A recent article in the American J. of Psychiatry provides yet another reason why investing early in helping parents be more reflective pays off in big dividends later on.Many economists calculate that the rate of return on investment can be as high as 12% for the community. That is a lot of bang for your buck.
Investing early to help parents be more reflective pays off double in the long run. It promotes positive development for the life of the child; and saves money for the community by lowering the costs of mental health, medical and social welfare services when these children grow up.

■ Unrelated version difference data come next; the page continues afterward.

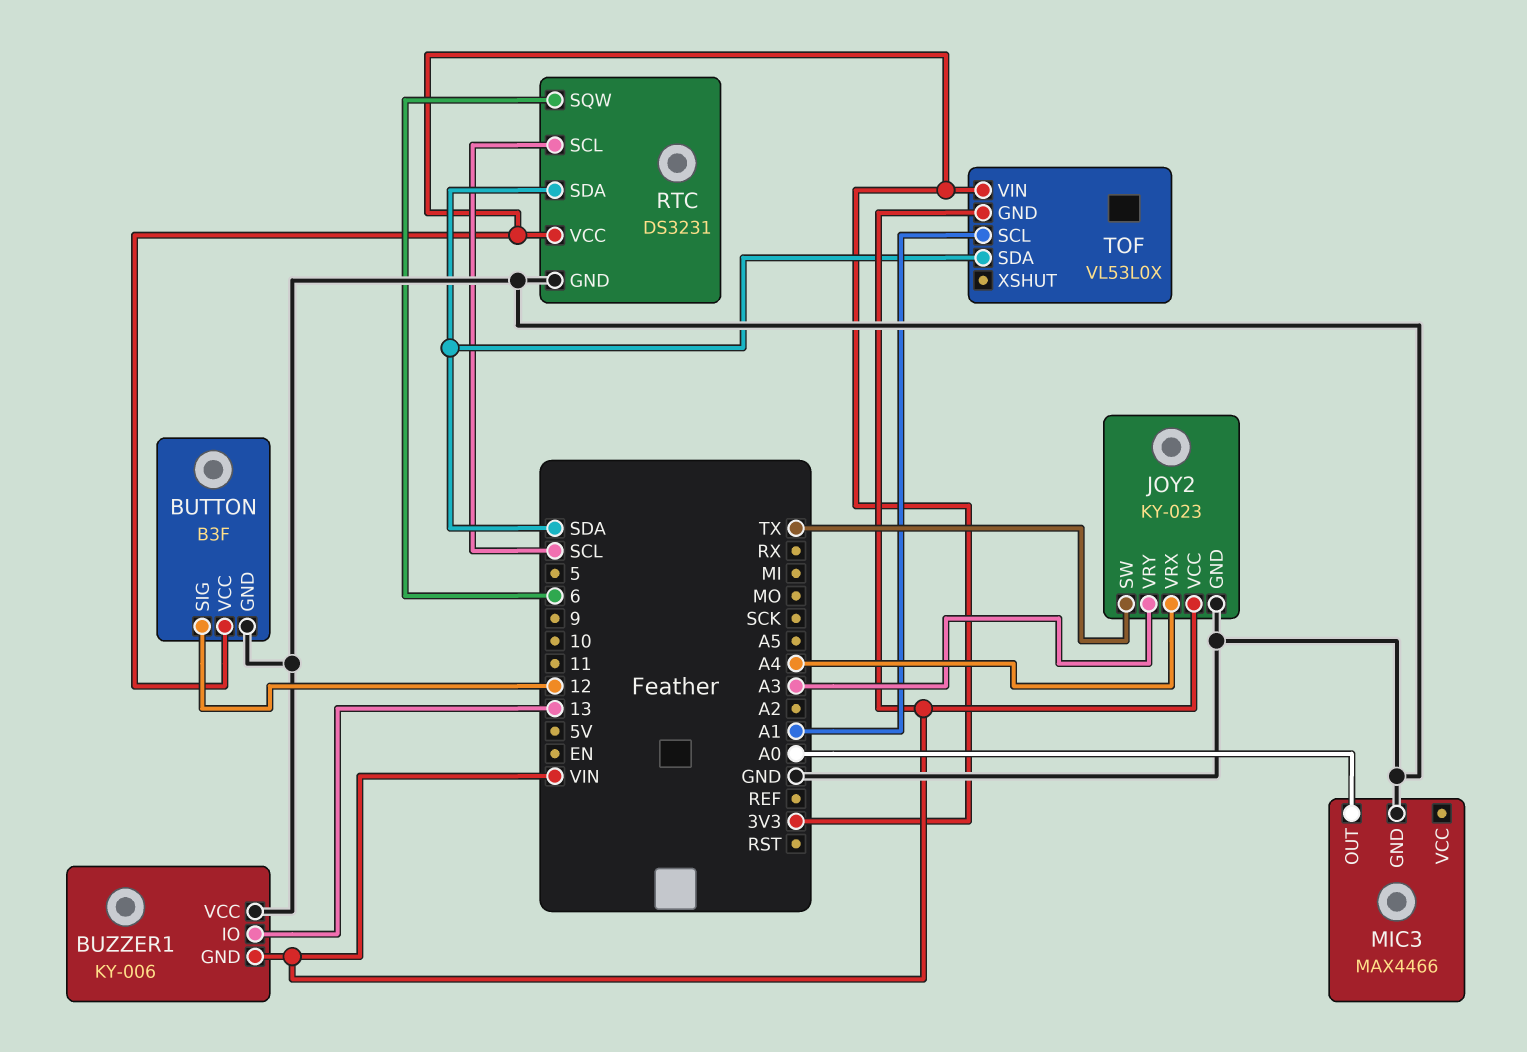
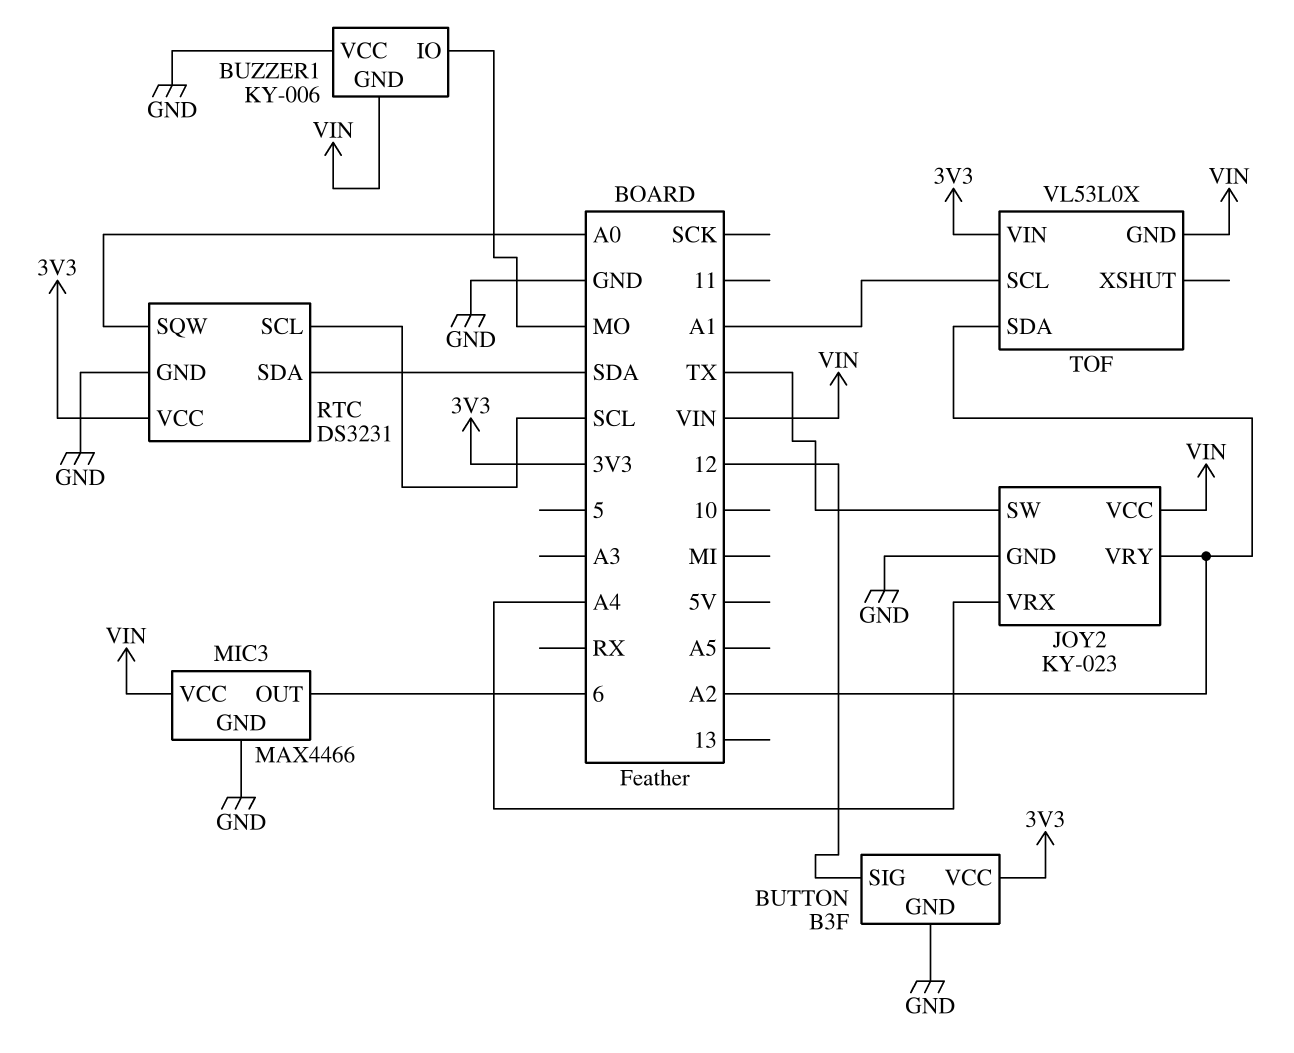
BUZZER1 pin IO: 13 -> MO
JOY2 pin VRY: A3 -> A2
MIC3 pin OUT: A0 -> 6
MIC3 pin VCC: none -> VIN
RTC pin SQW: 6 -> A0
TOF pin SDA: SDA -> A2

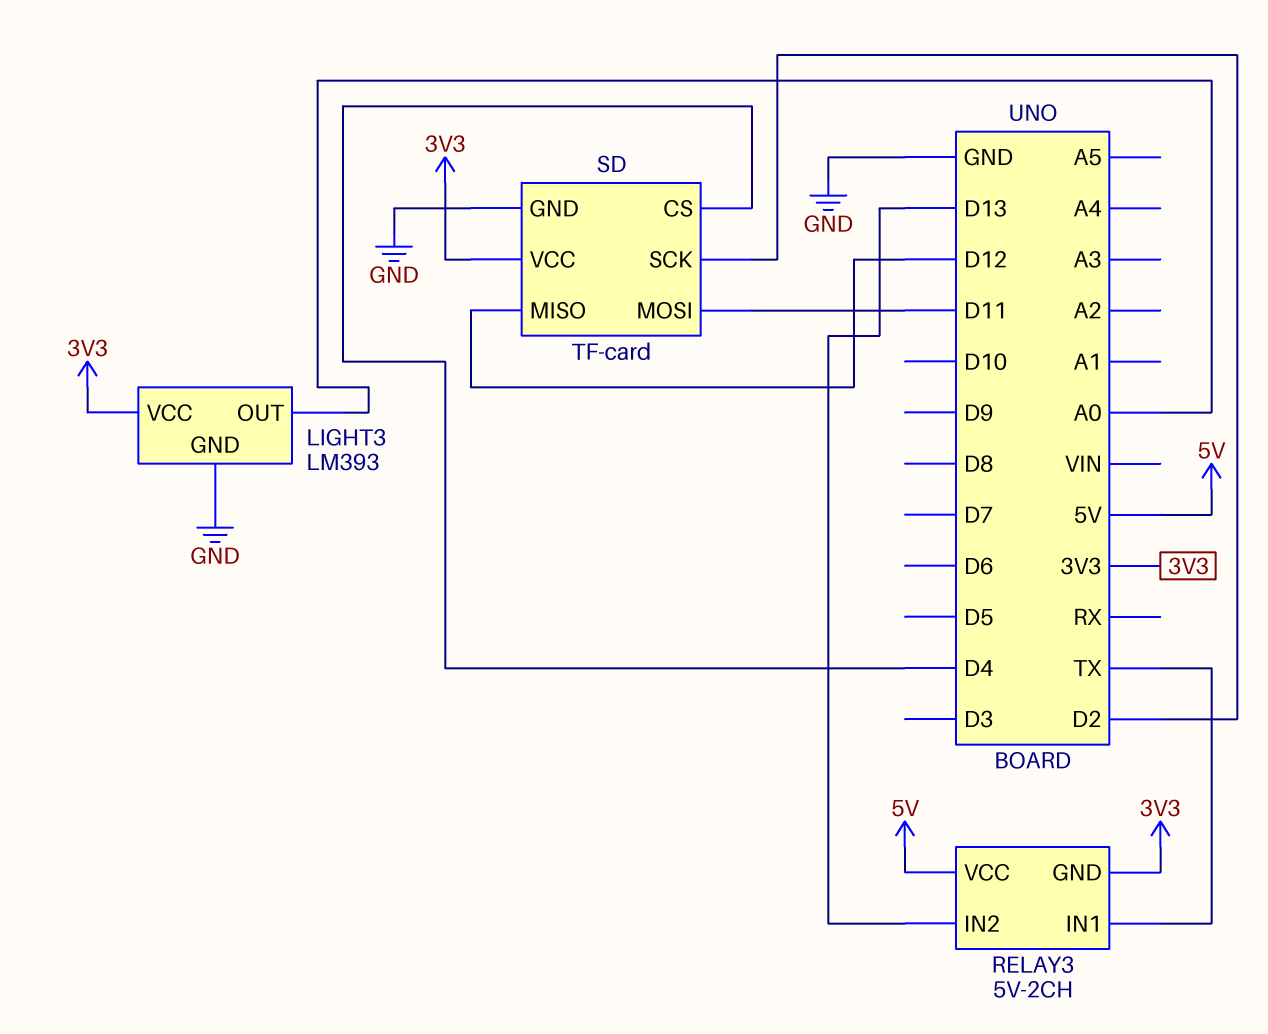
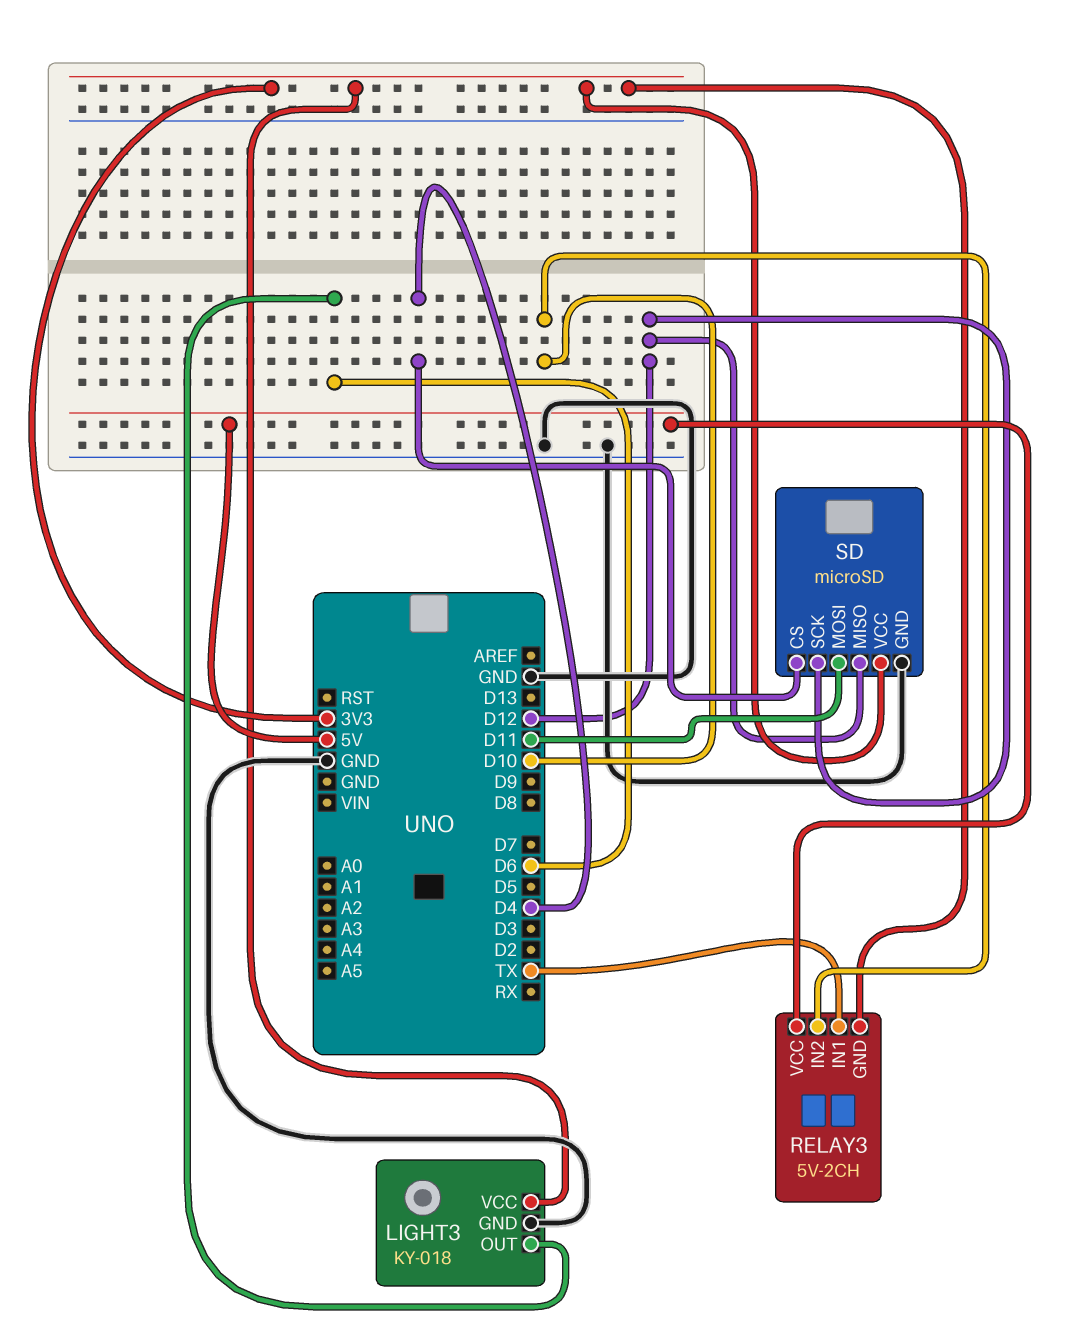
LIGHT3: LM393 -> KY-018
LIGHT3 pin OUT: A0 -> D6
RELAY3 pin IN2: D13 -> D10
SD: TF-card -> microSD
SD pin SCK: D2 -> D12

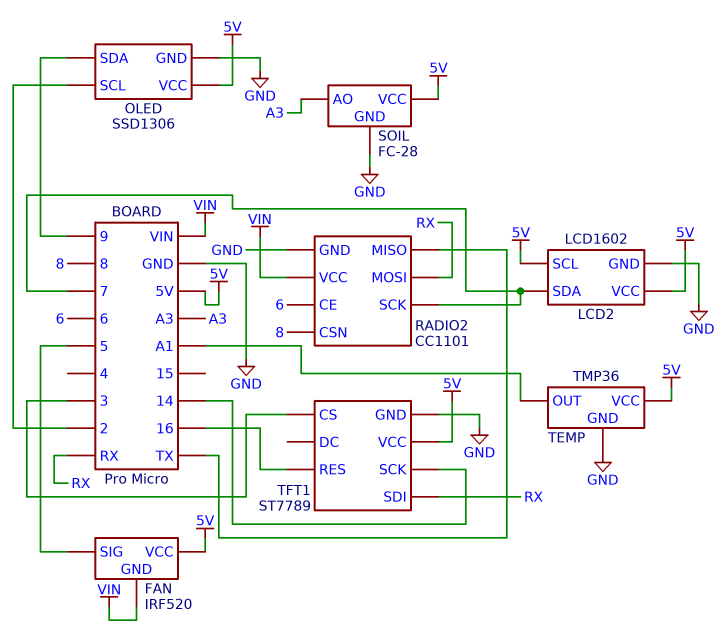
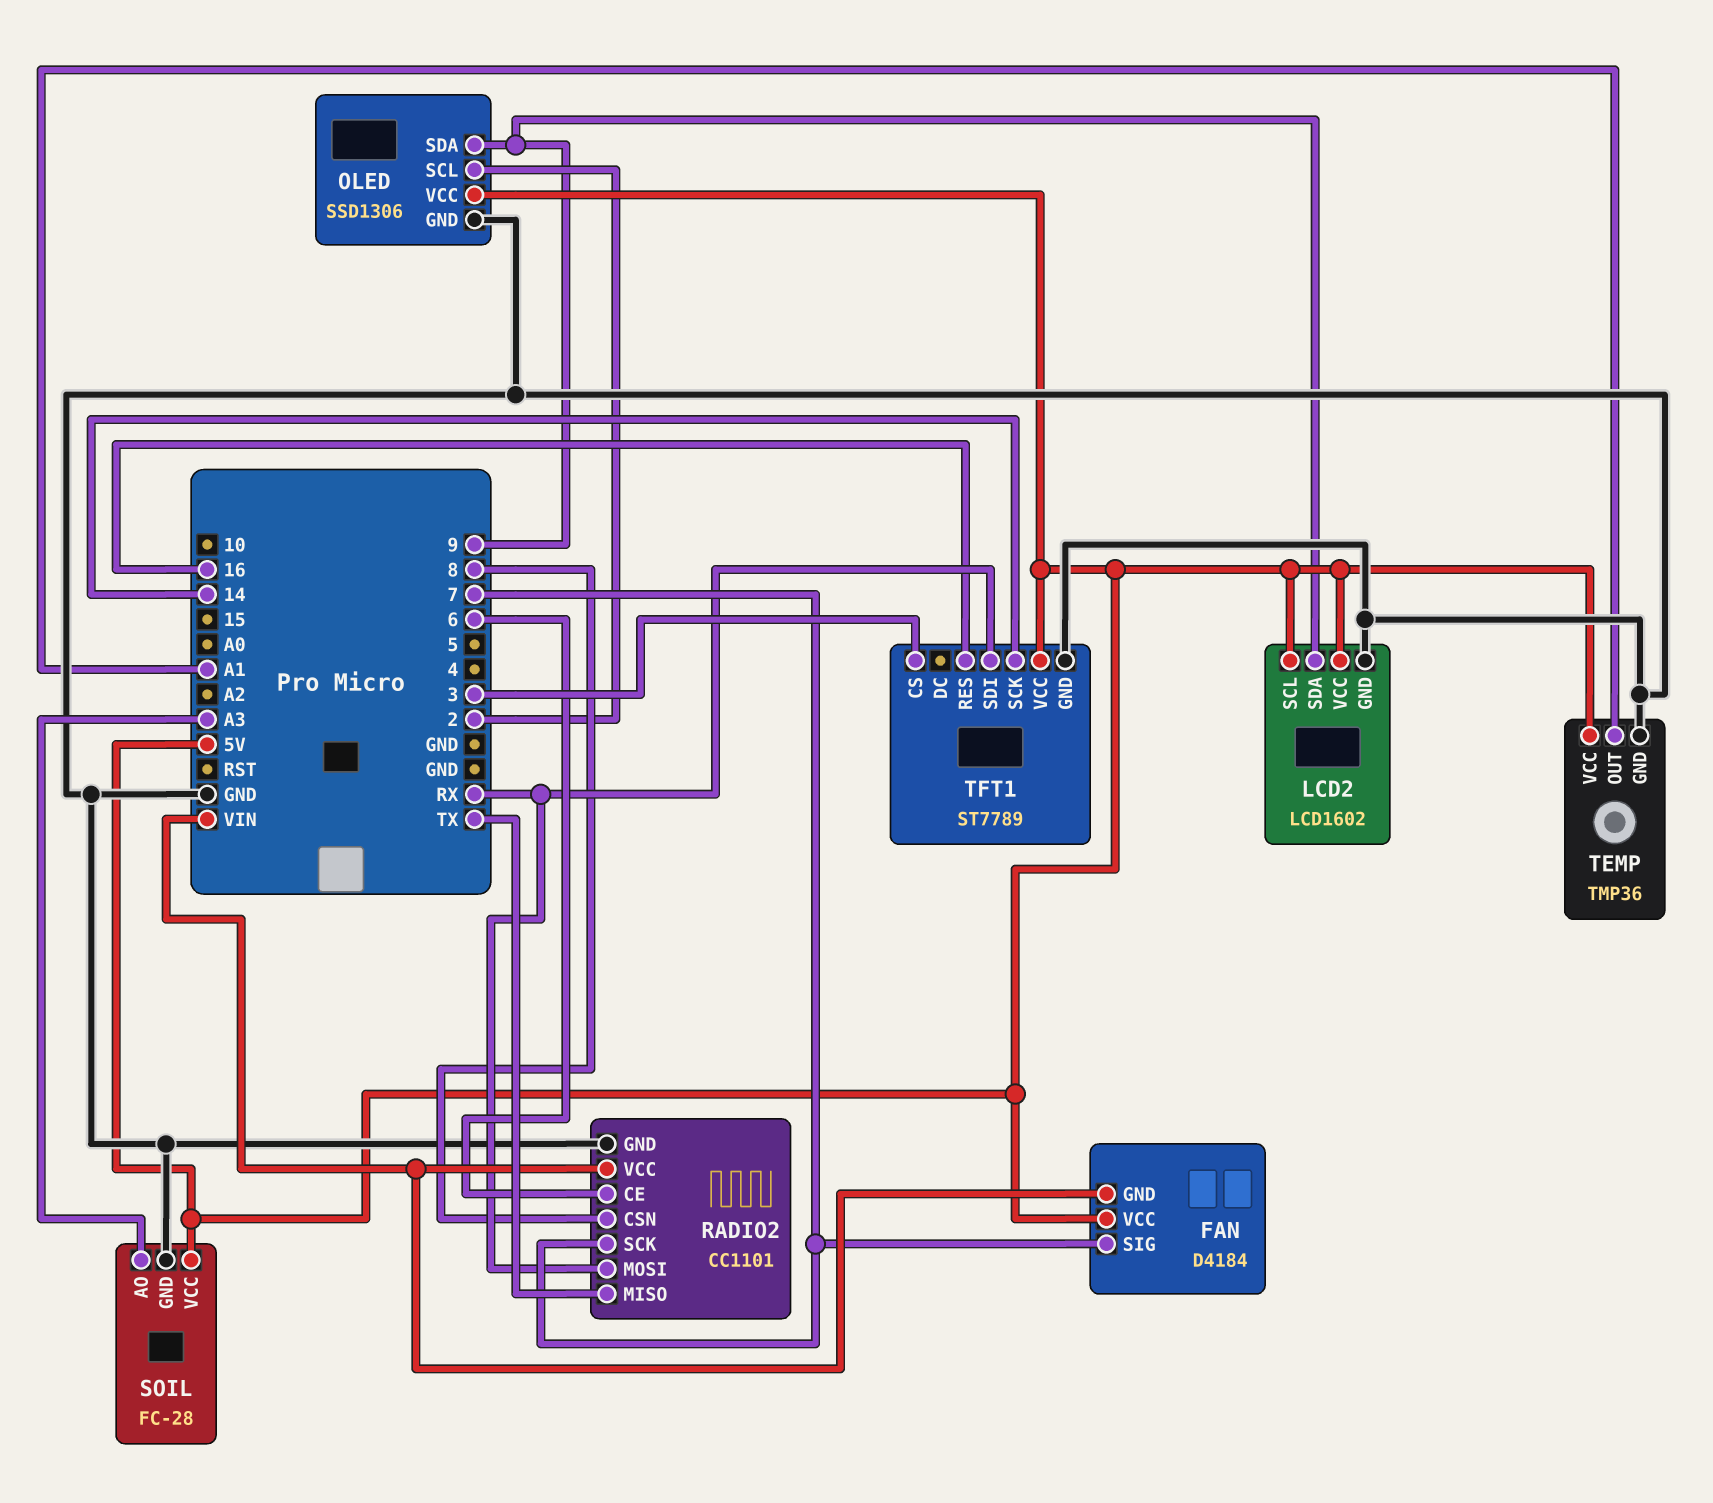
FAN: IRF520 -> D4184
FAN pin SIG: 5 -> 7
LCD2 pin SDA: 7 -> 9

The ‘secret sauce’ is strengthening a parent’s reflective capacity. A reflective parent is more effective in regulating their child’s level of stress because they are better at creating a sense of safety and comfort in times of danger and emotional distress. In fact it it is even better for a child if all their care providers are reflective and can help regulate them in this way.
Reflective parents can protect their child from a cascade of problems. When a child has too much stress or is highly reactive to stress but does not have someone who can help calm them down, it can increase a child’s inflammatory response. This in turn can increase a child’s vulnerability to develop depression and physical illness. Parents are not the whole solution but they help a lot.
Here is how it works. Inflammation occurs when chemicals called cytokines are released by stress as well as by injury and infection. If cytokines are not kept under control they are likely to cause harm to the brain and body. Examples are cardio-vascular disease, diabetes, rheumatoid arthritis, asthma, chronic pain and depression. This is because cytokines can impair brain activity in regions that regulate a person’s mood, motivation, motor function and body physiology. Reflective parents can contribute to less inflamation by regulating a child’s stress.
Some stress is actually good because it regulates inflammation. A well-functioning stress response releases the hormone cortisol. Cortisol keeps inflammation and cytokines in check. Unfortunately chronic stress, or insufficient stress regulation can cause inflammation to run amok and interfere with the health of child’s brain, mind and body. This is why a reflective parent does not try to eliminate all stress from a child’s life, but just helps regulate the stress.
The benefit is highest for kids growing up in adverse circumstances. Kids growing up in disadvantaged environments, (e.g., poverty, trauma, neglect, violence, or substance abuse) have the most to gain. Providing these kids with parents, family and others who can be reflective and adequately protect, calm and soothe them contributes to preventing these kids from developing physical illness, mental health problems and even school difficulties.
Reference: Amer. J. Psychiatry 2015; 172:1075–1091.